The perfect unicorn powder is a myth. But you can definitely make better choices that don't involve chemical solvents and panic attacks. My kids survived, their brains didn't turn to mush, and yours will be completely fine too. Give yourself some grace, mix the bottle, and go to sleep.

Before you fall down another late-night internet rabbit hole about infant nutrition, maybe go browse our baby essentials to find something that honestly brings you joy instead of anxiety.

The messy questions everyone asks me

Why is everyone suddenly freaking out about this?

Because the internet loves to make moms feel guilty! No, but seriously, people are waking up to how heavily processed things like canola and soybean oil are. They use extreme heat and chemicals to extract them, which can mess up the fats and cause swelling. When you realize your tiny baby is drinking this stuff six times a day, it's totally normal to panic. I certainly did.

Can I just give my newborn the toddler stuff that doesn't have the bad fats?

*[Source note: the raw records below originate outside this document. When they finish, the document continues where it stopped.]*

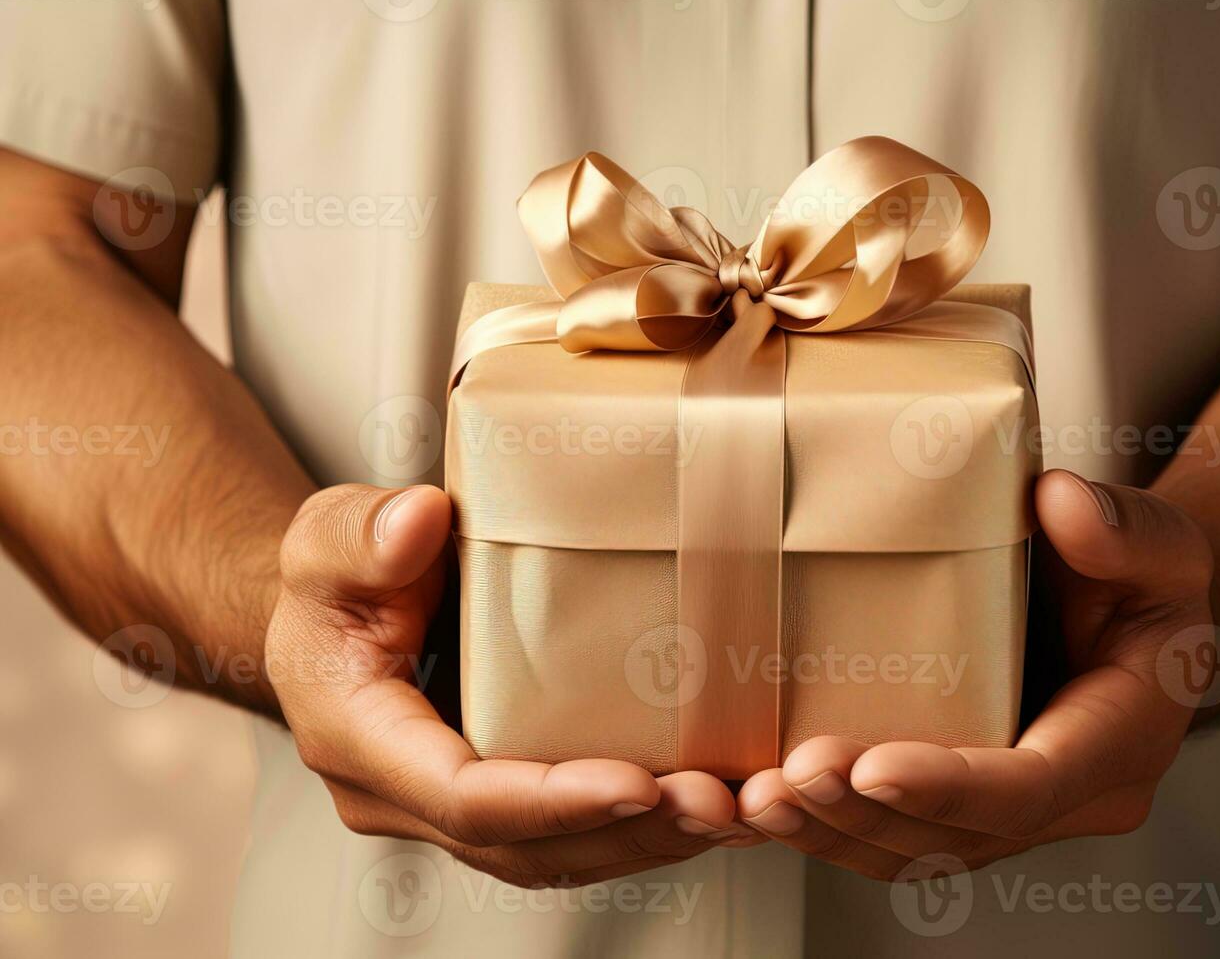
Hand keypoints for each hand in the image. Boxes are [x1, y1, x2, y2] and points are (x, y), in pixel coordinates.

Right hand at [266, 484, 758, 888]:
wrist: (331, 614)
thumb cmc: (333, 580)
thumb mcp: (327, 538)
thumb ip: (363, 534)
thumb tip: (417, 522)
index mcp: (362, 741)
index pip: (465, 798)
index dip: (556, 800)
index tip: (639, 783)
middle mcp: (405, 797)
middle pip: (527, 847)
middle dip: (629, 832)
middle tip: (718, 803)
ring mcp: (450, 811)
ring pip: (557, 856)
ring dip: (648, 842)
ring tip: (733, 811)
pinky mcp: (496, 799)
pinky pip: (568, 836)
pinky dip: (638, 829)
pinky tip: (704, 807)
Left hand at [735, 469, 1214, 880]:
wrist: (1132, 615)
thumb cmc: (1144, 580)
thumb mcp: (1160, 542)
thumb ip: (1125, 527)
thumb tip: (1060, 502)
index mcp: (1119, 744)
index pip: (1029, 788)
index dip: (948, 787)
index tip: (872, 768)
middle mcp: (1066, 799)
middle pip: (954, 836)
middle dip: (862, 814)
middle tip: (787, 778)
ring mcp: (1011, 815)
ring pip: (913, 852)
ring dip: (828, 831)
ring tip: (756, 800)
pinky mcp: (961, 806)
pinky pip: (888, 838)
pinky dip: (823, 827)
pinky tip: (760, 807)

Oh god, please don't do this without talking to your pediatrician. I know it's super tempting when you see a clean ingredient list on a toddler drink, but babies under 12 months need super specific ratios of iron, calcium, and certain fats for their brains and kidneys. Toddler drinks aren't regulated the same way. My doctor looked at me like I was crazy when I suggested it for two-month-old Maya.

What does high-oleic genuinely mean?

I'm not a scientist, but basically, it means the plant oil was bred to have more monounsaturated fats, kind of like olive oil. This makes it way more stable so it doesn't get ruined and oxidized during the manufacturing process. If you can't avoid plant fats completely, looking for high-oleic sunflower or safflower on the back of the can is a solid compromise.

Is the European stuff seriously better?

In my experience, yes, but it's not magic. The EU has way stricter farming and processing laws, so you deal with fewer synthetic weird things and harsh chemical extractions. Plus, brands like Kendamil use whole milk fats instead of skimming the milk and replacing 100% of the fat with vegetable sludge. It completely saved my sanity, even if translating the shipping updates from German gave Mark a headache.

What if I literally can't afford the fancy organic brands?

Then you buy what you can afford and you feed your baby and you don't spend one single second feeling bad about it. Seriously. The stress of going broke is way worse for your family than standard infant powder. Leo drank the cheap stuff for months before we figured out his stomach issues, and he's currently in the backyard trying to eat dirt. They're resilient little weirdos. You're doing great.